The Moderating Influence of the Other Gender
by Howard Isaac Williams
Responding with an anger to exceed that of his adversary, the youth yelled and leaned his taut body toward his foe. The other young man stood his ground and yelled back. If either felt any fear, he showed none and both ignored the earnest pleas of their friends to avoid violence. And there on that pasture just outside Peshawar, Pakistan, a fistfight between two men might easily escalate beyond the boundaries of persons into battles between families, tribes, or entire ethnic communities.
The men standing around the two would be combatants knew their obligations to keep peace and felt those obligations even more. Elders and youths pleaded for calm. For the sake of ethnic solidarity, the two should make peace. For the holy cause of Islam, they should put aside minor differences.
But such imploring, so emotional yet so reasonable, mean so little to egos in conflict. The two angry youths cared only about the perceived insults to their manhood and forgot their masculine responsibilities to others.

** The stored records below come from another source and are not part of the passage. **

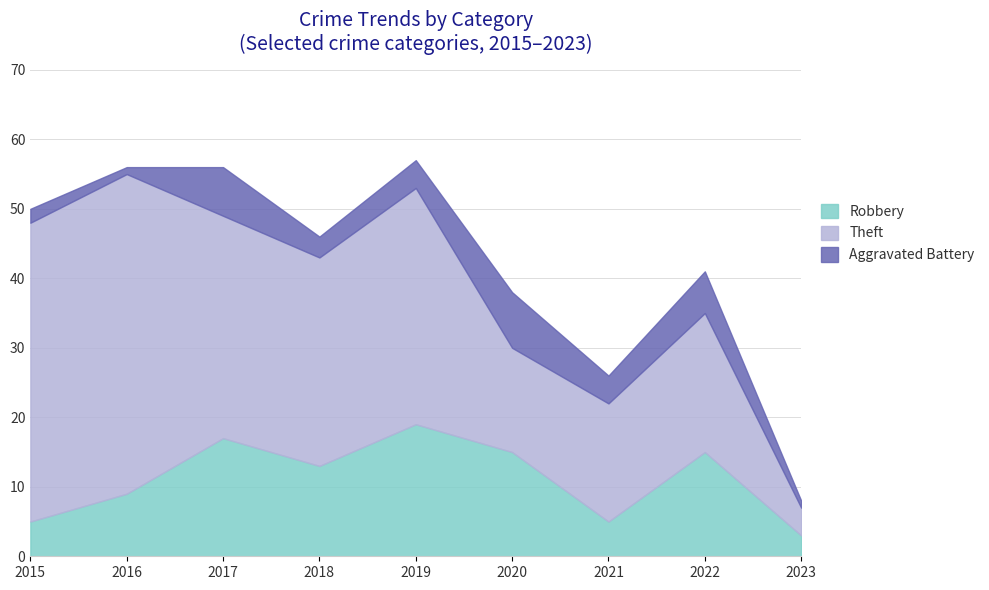

True or false: Robbery and Aggravated Battery cross at least once.

False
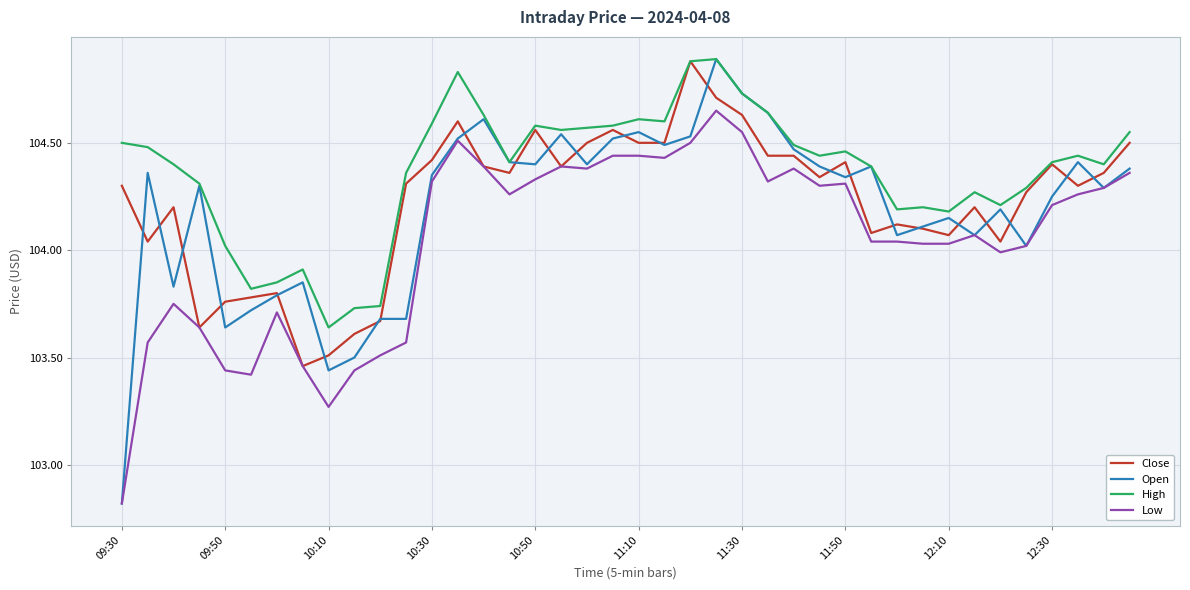

Which series has the largest range (max minus min)?

Open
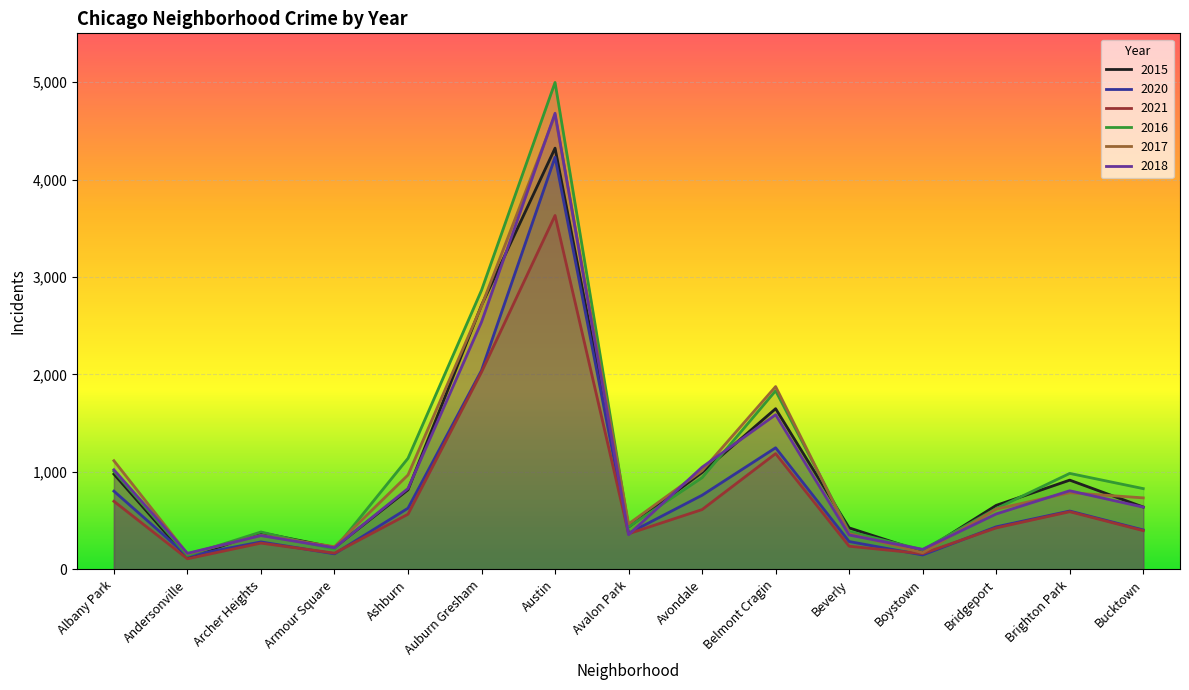

What is the difference between the 2020 values at Boystown and Auburn Gresham?

1894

And their friends were losing hope in their own efforts. If this matter did come to battle, each man on each side might have to stop protecting his friend with appeals to peace and start protecting him with fists or worse. Even as they tried to physically restrain the two would be combatants, they were watching others to see if any might take advantage of an opening to dangerously escalate this matter. And in this quite masculine society where women are rarely seen and never heard, didn’t some of these men yearn for the moderating hand of the other gender, so familiar at home yet so unknown on the street?
On the other side of the field, about 30 yards away, a water buffalo cow observed this noisy and potentially dangerous scene. Rousing herself from the near somnolence associated with her domesticated species, she grunted, then bellowed. Her hoofs pawed the ground. She swung her massive head in great expressive arcs and kicked out her forelegs, then bellowed again. She began trotting, then cantering toward the two angry youths.
Her charge first distracted the friends and relatives of the two adversaries who were still shouting at each other, apparently oblivious to the approaching danger much greater than each other. On she rushed, her massive bulk fixed like an arrow on a target just between the two foes. Now the crowd began to part but the two youths stood momentarily transfixed as the huge mother, her udder swaying, nostrils snorting, her mouth bellowing, charged toward the tiny gap between them.
At the last instant the two adversaries dove away from each other and the buffalo seized the contested ground, instantly stopping and occupying it with authority as dust rose all around her. The two would be fighters lifted themselves off the ground and dusted themselves off.
Now as all in the crowd regained their composure, they began laughing, none more than the two who had been so angry a few moments before. One man in the crowd turned toward another and asked, “Why did she do that?”
The other shrugged his shoulders and replied, “I guess she didn’t want them to fight.”